Penalized Empirical Likelihood for Doubly Robust Causal Inference under Contamination in High Dimensions
This addresses inferential challenges in causal inference for high-dimensional data, offering a robust solution for researchers in fields like genomics, though it appears incremental as it builds on existing doubly robust and penalized methods.
The paper tackles the problem of estimating average treatment effects in high-dimensional, low-sample-size observational studies with contamination and model misspecification, proposing a doubly robust estimator that achieves superior performance in bias, error metrics, and interval calibration in simulations and gene expression datasets.

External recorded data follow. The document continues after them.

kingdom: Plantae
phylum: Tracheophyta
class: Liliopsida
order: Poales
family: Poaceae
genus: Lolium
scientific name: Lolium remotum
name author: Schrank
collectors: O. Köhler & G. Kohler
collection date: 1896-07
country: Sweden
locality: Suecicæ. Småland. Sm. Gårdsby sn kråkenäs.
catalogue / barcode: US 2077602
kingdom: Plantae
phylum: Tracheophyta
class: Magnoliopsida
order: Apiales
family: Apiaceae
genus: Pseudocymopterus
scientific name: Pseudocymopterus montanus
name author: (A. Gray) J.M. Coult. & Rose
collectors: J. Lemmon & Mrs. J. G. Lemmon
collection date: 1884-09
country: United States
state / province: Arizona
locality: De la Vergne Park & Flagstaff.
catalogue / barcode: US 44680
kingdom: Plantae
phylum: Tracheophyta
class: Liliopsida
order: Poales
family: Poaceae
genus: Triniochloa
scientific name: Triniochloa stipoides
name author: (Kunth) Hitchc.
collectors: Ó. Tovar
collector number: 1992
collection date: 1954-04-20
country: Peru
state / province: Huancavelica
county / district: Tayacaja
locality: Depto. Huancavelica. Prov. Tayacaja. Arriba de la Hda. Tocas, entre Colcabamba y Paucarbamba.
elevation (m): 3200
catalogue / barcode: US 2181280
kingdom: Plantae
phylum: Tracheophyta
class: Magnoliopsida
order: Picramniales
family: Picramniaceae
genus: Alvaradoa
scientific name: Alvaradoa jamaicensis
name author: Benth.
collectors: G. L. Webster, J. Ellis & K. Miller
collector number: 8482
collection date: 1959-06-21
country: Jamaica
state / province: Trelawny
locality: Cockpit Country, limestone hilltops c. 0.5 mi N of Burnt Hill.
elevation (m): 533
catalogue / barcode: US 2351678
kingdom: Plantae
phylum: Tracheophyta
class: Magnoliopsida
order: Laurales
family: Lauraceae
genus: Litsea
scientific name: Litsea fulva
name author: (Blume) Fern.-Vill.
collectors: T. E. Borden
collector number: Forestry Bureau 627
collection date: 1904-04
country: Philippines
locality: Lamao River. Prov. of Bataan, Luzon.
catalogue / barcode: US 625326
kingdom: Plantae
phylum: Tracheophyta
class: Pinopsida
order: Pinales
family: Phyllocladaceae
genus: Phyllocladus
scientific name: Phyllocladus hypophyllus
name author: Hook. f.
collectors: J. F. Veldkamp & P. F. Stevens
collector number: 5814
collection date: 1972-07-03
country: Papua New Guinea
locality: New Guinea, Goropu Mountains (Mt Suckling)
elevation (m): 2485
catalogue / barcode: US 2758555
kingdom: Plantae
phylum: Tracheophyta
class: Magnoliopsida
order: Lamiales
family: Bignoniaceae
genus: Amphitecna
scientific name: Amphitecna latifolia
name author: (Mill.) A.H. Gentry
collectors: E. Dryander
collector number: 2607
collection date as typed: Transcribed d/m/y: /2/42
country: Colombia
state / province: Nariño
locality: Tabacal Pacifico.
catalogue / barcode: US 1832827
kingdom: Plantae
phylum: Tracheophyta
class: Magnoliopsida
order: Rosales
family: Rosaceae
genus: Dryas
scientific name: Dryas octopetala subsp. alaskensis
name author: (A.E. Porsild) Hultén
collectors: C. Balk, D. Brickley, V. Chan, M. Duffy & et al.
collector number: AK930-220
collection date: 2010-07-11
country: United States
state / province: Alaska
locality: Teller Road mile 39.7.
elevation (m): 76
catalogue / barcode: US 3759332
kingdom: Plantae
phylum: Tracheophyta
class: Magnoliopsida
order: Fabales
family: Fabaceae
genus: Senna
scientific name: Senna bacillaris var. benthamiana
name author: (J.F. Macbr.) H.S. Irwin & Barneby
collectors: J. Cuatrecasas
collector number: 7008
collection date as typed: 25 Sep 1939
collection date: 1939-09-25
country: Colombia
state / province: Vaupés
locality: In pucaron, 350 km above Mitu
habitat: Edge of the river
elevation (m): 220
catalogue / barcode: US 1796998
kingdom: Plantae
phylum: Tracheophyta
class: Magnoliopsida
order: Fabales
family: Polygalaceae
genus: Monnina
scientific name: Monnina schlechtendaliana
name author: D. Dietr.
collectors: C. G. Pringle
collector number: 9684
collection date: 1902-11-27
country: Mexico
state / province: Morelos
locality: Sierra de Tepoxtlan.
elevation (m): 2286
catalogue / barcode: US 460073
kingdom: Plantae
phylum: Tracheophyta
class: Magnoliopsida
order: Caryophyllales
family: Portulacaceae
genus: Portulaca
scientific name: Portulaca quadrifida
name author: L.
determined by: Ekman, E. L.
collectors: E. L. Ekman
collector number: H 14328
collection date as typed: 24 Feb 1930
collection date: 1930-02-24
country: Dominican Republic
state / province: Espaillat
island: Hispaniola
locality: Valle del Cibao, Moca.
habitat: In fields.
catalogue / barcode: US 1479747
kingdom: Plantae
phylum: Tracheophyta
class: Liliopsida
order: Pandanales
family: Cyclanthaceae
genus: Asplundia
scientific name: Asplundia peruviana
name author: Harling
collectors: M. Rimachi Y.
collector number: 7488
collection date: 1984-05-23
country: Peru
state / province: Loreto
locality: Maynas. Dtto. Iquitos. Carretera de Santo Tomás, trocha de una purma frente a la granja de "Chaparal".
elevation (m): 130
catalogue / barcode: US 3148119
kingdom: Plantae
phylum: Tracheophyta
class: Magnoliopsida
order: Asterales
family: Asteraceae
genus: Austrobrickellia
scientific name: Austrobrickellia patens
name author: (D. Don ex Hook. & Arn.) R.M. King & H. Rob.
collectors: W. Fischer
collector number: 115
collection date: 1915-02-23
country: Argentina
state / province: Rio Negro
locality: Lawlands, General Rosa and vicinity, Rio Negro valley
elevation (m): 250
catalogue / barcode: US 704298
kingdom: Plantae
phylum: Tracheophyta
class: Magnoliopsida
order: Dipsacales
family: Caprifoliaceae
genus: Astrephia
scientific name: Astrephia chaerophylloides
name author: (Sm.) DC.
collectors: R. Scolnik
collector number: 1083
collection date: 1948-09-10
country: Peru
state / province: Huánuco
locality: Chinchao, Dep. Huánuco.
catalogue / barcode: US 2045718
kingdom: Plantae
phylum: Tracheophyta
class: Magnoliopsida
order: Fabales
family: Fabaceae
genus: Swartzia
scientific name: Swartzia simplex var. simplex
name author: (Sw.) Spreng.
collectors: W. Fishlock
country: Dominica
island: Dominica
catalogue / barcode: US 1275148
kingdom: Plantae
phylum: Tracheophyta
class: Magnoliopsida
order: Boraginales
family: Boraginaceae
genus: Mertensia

We propose a doubly robust estimator for the average treatment effect in high dimensional low sample size observational studies, where contamination and model misspecification pose serious inferential challenges. The estimator combines bounded influence estimating equations for outcome modeling with covariate balancing propensity scores for treatment assignment, embedded within a penalized empirical likelihood framework using nonconvex regularization. It satisfies the oracle property by jointly achieving consistency under partial model correct ness, selection consistency, robustness to contamination, and asymptotic normality. For uncertainty quantification, we derive a finite sample confidence interval using cumulant generating functions and influence function corrections, avoiding reliance on asymptotic approximations. Simulation studies and applications to gene expression datasets (Golub and Khan) demonstrate superior performance in bias, error metrics, and interval calibration, highlighting the method robustness and inferential validity in HDLSS regimes. One notable aspect is that even in the absence of contamination, the proposed estimator and its confidence interval remain efficient compared to those of competing models.